Text passage »
===============

Some performance macros, like @simd, @threads, or @turbo from LoopVectorization.jl, make an exception in that their generated code may be foreign to many users. However, they still are classified as appropriate uses as they are syntactic sugar since they do (or should) not change the behavior of the program in measurable ways other than performance.

Errors should be caught as high as possible, and error messages should be contextualized for newcomers

Whenever possible, defensive programming should be used to check for potential errors before they are encountered deeper within a package. For example, if one knows that f(u0,p) will error unless u0 is the size of p, this should be caught at the start of the function to throw a domain specific error, for example "parameters and initial condition should be the same size".

This contextualization should result in error messages that use terminology related to the user facing API (vs. referencing internal implementation details). Ideally, such error messages should not only describe the issue in language that will be familiar to the user but also include suggestions, where possible, of how to correct the issue.

Subpackaging and interface packages is preferred over conditional modules via Requires.jl

Requires.jl should be avoided at all costs. If an interface package exists, such as ChainRulesCore.jl for defining automatic differentiation rules without requiring a dependency on the whole ChainRules.jl system, or RecipesBase.jl which allows for defining Plots.jl plot recipes without a dependency on Plots.jl, a direct dependency on these interface packages is preferred.

===============

(Stored entries)
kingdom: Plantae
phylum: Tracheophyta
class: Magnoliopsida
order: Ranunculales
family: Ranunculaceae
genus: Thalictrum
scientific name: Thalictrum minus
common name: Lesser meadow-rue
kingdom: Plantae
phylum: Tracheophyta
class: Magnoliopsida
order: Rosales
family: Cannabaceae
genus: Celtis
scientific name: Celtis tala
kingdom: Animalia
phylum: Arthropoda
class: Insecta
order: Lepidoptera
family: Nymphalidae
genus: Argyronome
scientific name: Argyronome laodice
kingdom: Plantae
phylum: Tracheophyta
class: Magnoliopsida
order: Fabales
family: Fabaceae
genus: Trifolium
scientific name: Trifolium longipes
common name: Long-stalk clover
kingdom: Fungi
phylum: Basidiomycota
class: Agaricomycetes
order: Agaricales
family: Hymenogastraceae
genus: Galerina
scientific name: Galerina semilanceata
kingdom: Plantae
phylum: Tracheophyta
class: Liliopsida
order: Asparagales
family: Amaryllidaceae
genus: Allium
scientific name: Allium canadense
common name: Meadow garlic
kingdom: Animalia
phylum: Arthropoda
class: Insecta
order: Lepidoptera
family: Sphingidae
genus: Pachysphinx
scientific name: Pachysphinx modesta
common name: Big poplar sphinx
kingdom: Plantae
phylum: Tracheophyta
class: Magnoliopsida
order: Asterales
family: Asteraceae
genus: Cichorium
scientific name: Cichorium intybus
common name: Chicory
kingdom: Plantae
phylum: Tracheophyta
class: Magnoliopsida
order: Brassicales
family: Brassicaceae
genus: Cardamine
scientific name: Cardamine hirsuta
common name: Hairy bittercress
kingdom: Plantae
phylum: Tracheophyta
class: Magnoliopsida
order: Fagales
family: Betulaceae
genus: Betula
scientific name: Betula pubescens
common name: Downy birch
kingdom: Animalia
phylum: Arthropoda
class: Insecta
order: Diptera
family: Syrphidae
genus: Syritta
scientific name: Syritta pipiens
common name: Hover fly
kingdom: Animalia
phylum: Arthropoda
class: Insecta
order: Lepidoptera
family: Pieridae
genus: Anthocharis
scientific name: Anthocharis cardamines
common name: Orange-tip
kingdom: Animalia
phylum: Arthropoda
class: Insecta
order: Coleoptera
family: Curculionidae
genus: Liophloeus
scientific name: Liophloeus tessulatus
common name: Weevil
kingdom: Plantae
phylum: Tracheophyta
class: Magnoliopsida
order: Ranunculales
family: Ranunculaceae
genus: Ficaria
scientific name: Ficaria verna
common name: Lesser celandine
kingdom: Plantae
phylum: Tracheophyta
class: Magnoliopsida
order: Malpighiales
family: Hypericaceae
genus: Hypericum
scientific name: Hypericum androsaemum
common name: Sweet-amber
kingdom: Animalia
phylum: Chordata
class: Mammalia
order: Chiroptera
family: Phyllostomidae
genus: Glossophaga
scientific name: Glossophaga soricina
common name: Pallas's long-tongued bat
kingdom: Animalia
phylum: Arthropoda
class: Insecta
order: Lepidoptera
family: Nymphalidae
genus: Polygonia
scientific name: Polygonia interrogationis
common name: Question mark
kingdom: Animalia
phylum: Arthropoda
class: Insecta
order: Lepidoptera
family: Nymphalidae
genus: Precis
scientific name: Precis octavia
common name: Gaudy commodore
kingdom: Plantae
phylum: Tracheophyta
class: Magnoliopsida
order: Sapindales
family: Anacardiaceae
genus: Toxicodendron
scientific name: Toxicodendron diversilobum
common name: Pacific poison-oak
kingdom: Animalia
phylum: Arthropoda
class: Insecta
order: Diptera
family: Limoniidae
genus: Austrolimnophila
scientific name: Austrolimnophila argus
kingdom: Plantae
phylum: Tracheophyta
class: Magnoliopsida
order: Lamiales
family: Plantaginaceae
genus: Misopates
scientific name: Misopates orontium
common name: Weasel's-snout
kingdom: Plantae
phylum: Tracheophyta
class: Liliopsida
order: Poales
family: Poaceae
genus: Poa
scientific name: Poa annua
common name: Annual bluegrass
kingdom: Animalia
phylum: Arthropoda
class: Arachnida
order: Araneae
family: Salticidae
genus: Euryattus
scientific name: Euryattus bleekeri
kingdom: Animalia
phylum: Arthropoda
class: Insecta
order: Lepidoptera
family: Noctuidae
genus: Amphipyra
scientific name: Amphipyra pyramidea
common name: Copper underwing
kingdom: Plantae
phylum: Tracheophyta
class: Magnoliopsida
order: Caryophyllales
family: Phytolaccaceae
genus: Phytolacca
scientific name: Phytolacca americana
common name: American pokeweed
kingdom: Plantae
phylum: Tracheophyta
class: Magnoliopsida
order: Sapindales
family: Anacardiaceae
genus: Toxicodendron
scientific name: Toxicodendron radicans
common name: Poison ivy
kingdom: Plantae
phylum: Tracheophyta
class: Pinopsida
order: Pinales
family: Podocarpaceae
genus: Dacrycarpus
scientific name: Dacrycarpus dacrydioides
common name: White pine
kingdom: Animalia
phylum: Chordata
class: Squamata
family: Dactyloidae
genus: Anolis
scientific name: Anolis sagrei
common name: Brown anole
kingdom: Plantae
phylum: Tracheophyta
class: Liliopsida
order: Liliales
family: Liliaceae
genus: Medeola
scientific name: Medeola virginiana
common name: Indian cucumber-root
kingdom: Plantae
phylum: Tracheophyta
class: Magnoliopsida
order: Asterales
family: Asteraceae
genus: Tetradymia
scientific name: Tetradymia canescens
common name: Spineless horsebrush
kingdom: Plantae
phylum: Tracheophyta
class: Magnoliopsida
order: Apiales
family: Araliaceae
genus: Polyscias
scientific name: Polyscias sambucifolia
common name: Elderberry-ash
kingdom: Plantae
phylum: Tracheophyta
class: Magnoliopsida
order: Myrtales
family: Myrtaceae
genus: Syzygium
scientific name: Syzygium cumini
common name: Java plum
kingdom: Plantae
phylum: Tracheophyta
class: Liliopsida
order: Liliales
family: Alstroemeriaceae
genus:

===============

Work to do »
(a) List every package ending in ".jl" that the coding guidelines passage names.
(b) In the coding guidelines passage, what example error message is suggested for when u0 is not the size of p?
(c) Continue the coding guidelines passage from its last sentence.
This data was taken from a separate source.

Expected answers »
(a) LoopVectorization.jl, Requires.jl, ChainRulesCore.jl, ChainRules.jl, RecipesBase.jl, Plots.jl

(b) "parameters and initial condition should be the same size"

(c)
Otherwise, instead of resorting to a conditional dependency using Requires.jl, it is preferred to create subpackages, i.e. smaller independent packages kept within the same Github repository with independent versioning and package management. An example of this is seen in Optimization.jl which has subpackages like OptimizationBBO.jl for BlackBoxOptim.jl support.

Some important interface packages to know about are:

Functions should either attempt to be non-allocating and reuse caches, or treat inputs as immutable

Mutating codes and non-mutating codes fall into different worlds. When a code is fully immutable, the compiler can better reason about dependencies, optimize the code, and check for correctness. However, many times a code that makes the fullest use of mutation can outperform even what the best compilers of today can generate. That said, the worst of all worlds is when code mixes mutation with non-mutating code. Not only is this a mishmash of coding styles, but it also has the potential non-locality and compiler proof issues of mutating code while not fully benefiting from the mutation.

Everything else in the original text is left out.